To multiply \(\sqrt{6}\) and \(\sqrt{3b^5}\), you can use the property of square roots that states:

\[
\sqrt{a} \cdot \sqrt{b} = \sqrt{a \cdot b}
\]

So:

\[
\sqrt{6} \cdot \sqrt{3b^5} = \sqrt{6 \cdot 3b^5}
\]

Now, let's multiply \(6\) and \(3\):

\[
6 \cdot 3 = 18
\]

Thus:

\[
\sqrt{6 \cdot 3b^5} = \sqrt{18b^5}
\]

Next, we can simplify \(\sqrt{18b^5}\).
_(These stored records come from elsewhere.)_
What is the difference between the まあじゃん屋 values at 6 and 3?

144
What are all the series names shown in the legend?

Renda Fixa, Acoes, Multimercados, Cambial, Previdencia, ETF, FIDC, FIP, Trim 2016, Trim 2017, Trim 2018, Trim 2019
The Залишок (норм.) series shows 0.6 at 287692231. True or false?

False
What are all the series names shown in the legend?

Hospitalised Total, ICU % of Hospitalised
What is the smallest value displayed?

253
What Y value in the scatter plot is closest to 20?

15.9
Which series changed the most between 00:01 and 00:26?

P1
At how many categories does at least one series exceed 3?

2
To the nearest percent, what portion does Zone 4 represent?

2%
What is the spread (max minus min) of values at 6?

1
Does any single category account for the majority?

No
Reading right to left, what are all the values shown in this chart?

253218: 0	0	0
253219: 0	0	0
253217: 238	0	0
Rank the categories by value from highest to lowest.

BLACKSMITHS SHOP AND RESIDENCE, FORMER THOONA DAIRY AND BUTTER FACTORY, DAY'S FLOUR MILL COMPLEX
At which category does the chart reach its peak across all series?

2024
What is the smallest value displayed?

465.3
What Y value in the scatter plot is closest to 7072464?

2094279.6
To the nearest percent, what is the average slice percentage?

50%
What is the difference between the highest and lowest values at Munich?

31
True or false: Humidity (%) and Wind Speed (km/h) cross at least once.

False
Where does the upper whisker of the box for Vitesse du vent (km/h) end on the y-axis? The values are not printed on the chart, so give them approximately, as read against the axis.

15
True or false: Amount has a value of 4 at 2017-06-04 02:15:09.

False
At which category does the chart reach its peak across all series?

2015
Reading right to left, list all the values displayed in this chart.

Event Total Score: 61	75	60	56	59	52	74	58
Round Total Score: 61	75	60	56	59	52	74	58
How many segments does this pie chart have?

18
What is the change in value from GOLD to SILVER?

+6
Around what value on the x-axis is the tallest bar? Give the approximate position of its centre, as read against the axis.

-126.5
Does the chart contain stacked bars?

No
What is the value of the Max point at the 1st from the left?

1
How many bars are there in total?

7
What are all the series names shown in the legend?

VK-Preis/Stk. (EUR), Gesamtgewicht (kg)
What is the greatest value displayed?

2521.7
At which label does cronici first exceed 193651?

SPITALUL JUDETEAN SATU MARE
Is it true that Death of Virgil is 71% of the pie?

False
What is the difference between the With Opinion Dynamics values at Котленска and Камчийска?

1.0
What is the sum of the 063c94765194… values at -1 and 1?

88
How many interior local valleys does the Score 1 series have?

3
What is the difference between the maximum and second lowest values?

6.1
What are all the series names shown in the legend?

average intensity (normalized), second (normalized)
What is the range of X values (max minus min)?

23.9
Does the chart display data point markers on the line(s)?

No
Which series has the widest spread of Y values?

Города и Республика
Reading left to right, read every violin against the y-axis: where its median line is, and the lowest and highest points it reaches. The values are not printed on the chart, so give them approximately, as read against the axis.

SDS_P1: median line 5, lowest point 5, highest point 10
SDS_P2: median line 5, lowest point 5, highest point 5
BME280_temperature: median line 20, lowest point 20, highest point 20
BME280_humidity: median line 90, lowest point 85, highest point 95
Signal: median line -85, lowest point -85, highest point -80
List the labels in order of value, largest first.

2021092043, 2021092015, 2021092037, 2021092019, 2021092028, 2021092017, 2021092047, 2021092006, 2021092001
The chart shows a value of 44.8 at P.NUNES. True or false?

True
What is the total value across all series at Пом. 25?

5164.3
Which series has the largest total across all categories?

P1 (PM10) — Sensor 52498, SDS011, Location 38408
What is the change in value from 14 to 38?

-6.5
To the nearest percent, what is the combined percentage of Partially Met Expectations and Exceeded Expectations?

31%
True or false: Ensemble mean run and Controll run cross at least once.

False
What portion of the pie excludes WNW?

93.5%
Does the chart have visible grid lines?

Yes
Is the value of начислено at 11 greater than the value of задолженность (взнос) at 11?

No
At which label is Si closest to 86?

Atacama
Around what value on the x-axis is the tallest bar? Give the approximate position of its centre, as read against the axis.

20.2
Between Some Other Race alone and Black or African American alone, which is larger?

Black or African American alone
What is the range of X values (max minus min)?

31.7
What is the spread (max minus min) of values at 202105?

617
The number \(18\) can be factored as \(9 \cdot 2\), and the square root of \(9\) is \(3\):

\[
\sqrt{18b^5} = \sqrt{9 \cdot 2 \cdot b^5}
\]

Now we can separate the square root:

\[
\sqrt{18b^5} = \sqrt{9} \cdot \sqrt{2} \cdot \sqrt{b^5}
\]

This simplifies to:

\[
3 \cdot \sqrt{2} \cdot \sqrt{b^5}
\]

Now, to simplify \(\sqrt{b^5}\), we recognize that:

\[
b^5 = b^4 \cdot b = (b^2)^2 \cdot b
\]

So:

\[
\sqrt{b^5} = \sqrt{b^4 \cdot b} = \sqrt{b^4} \cdot \sqrt{b} = b^2 \cdot \sqrt{b}
\]

Putting it all together, we have:

\[
3 \cdot \sqrt{2} \cdot b^2 \cdot \sqrt{b} = 3b^2\sqrt{2b}
\]

Thus, the final result in simplest form is:

\[
\boxed{3b^2\sqrt{2b}}
\]